Problem solved: When planning and executing the project gather as much data as you can, even though it might not seem relevant at the time. Try to see a few steps further. Maybe you should start tracking history or versioning data models already from the beginning. Who knows when you’ll want to see the past and future trends or snapshots of data? The execution should start with adding new elements instead of always starting from the beginning.
QUESTIONS, NEEDS, ANSWERS – SOLUTION ISN’T AT ALL DATA DRIVEN
The solution doesn’t scale itself well enough according to the changing needs. A solution that serves you today might become obsolete tomorrow. Not an ideal outcome, when dealing with resource greedy projects. You should be able to produce new content and modify the existing enquiries without outside help. Your solution should serve your business needs without every user having a degree in information technology. You should be empowered to answer your business related questions, not your IT department or some outside consultant.

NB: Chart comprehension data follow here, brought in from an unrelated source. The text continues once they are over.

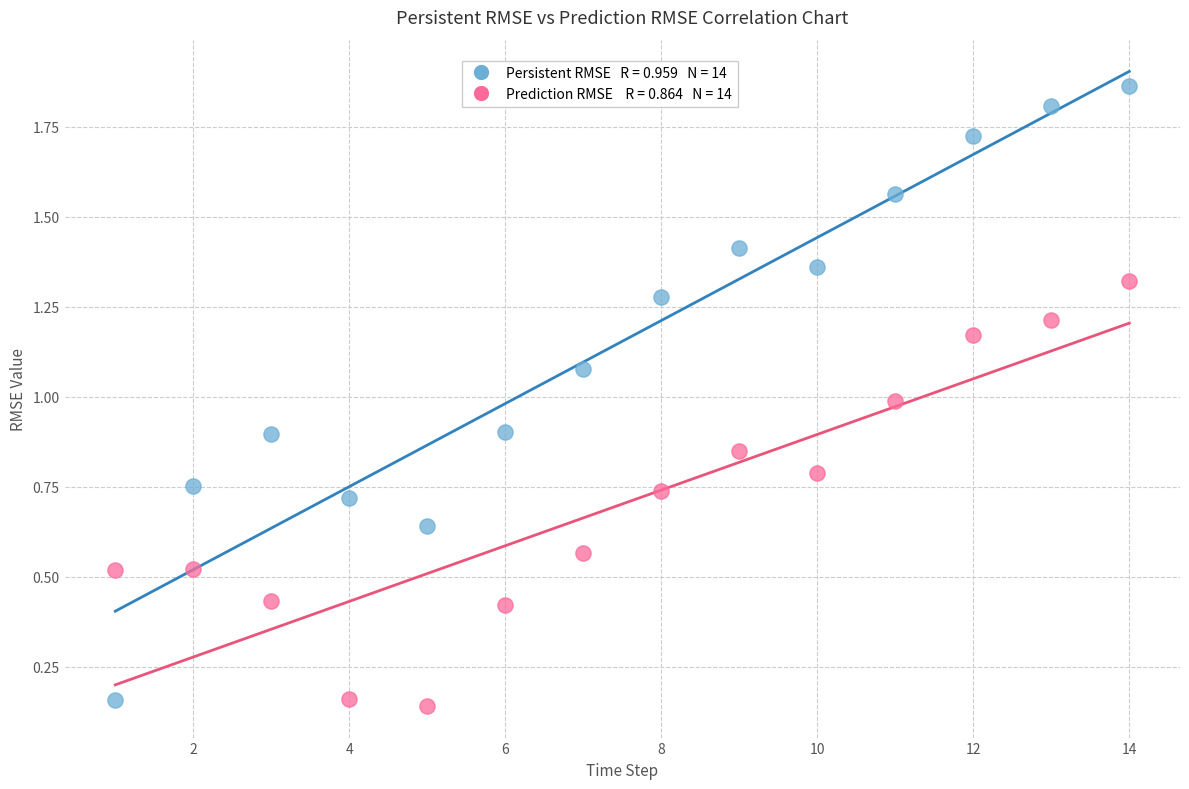

Across all data points, what is the range of X values (max minus min)?

13.0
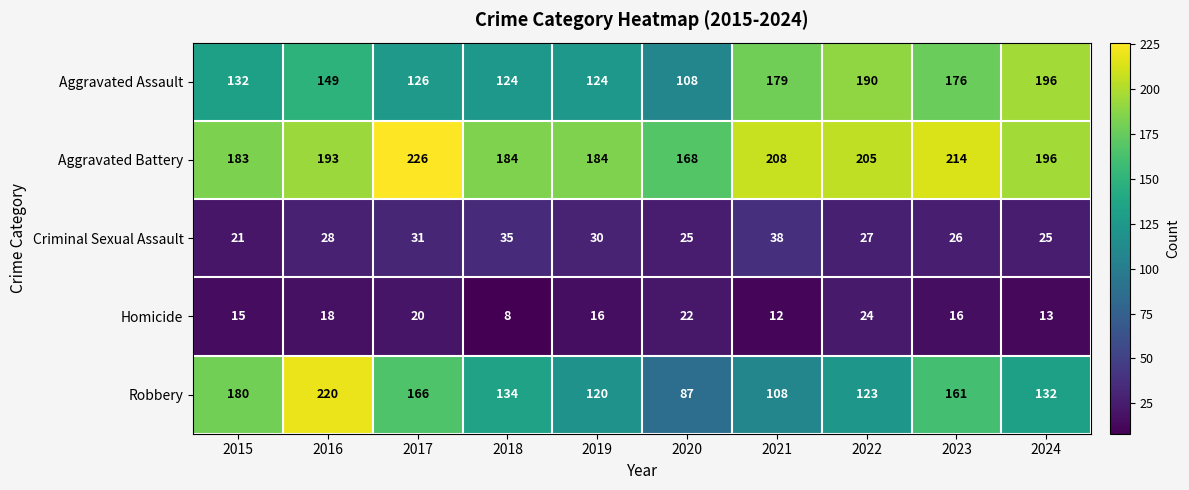

The Robbery series shows 220 at 2016. True or false?

True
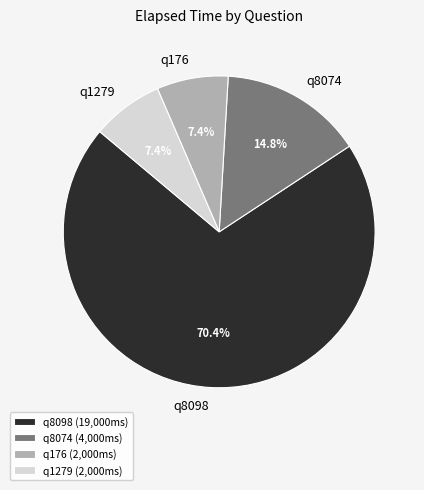

To the nearest percent, what is the difference between the q176 and q8074 slice percentages?

7%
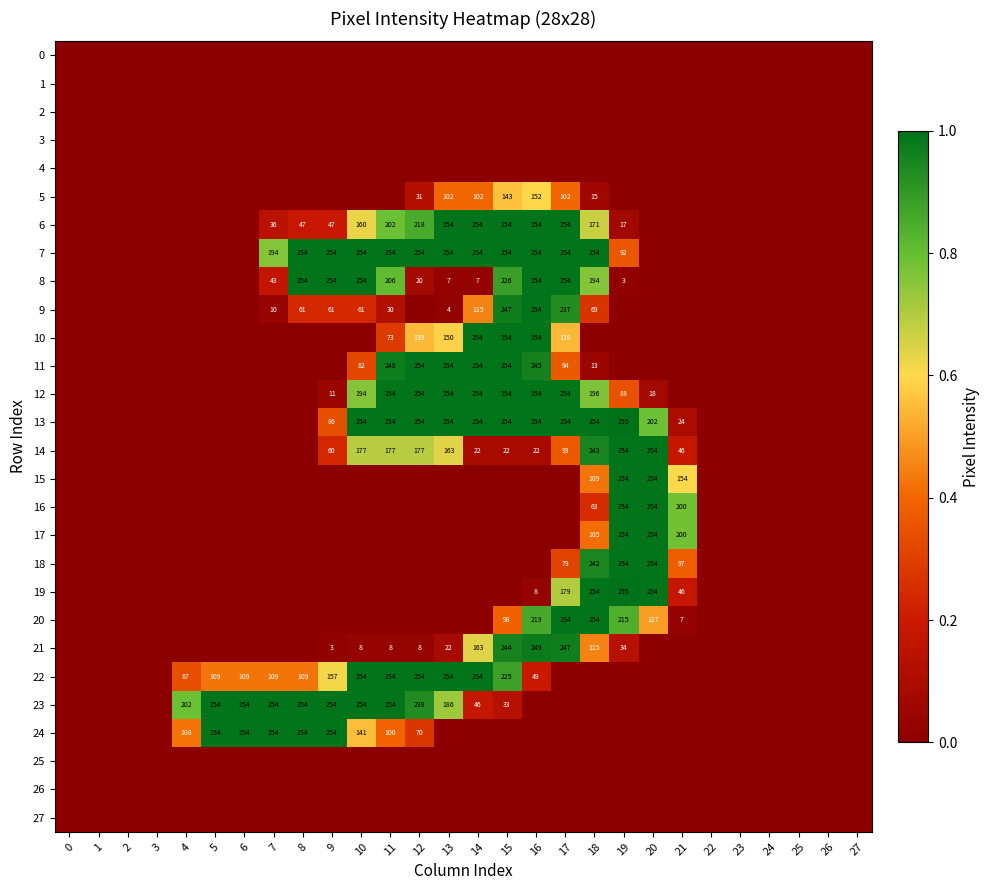

True or false: 9 has a value of 30 at 11.

True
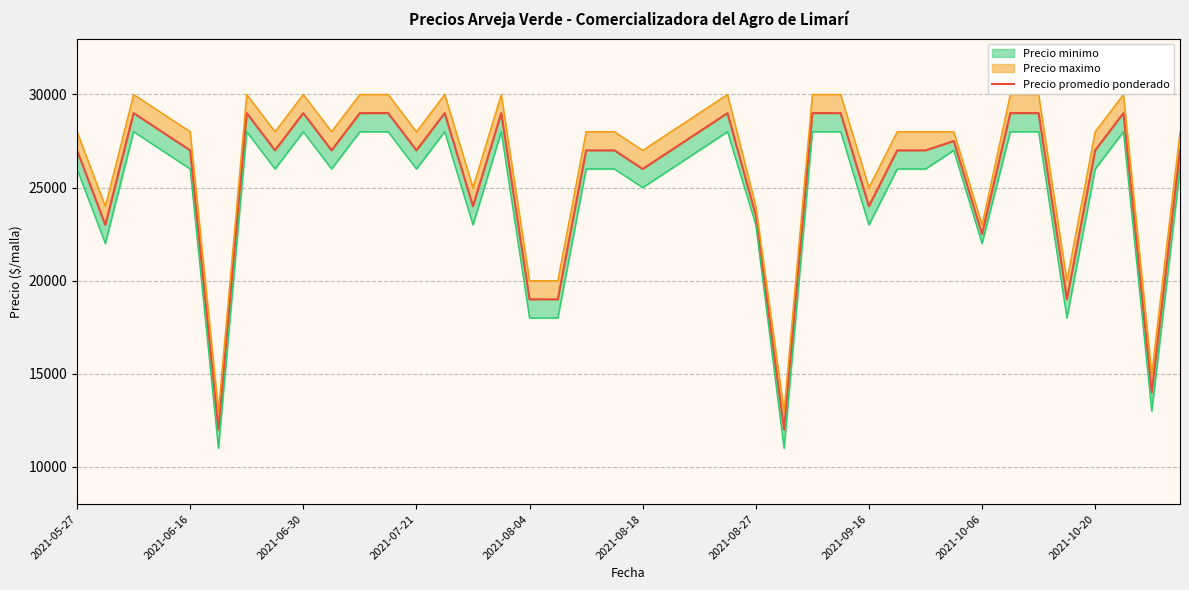

How many data points does each series have?

40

IMPLEMENTING THE NEW PROCESS IS DIFFICULT
Implementing the solution throughout the organization has been incomplete and the new solution is left on the shelf.
Even if Artificial Intelligence and machine learning are hot topics, they are not going to subtract the human from the equation. The solution should involve your whole team and support discussion and communication. You can ditch unnecessary emails and increase awareness as people share discoveries instead of barricading behind individual job descriptions and numbers.
The organization should create a management culture where analytics isn’t just reports and lists, but instead discussion, decision making and follow-through based on correct information.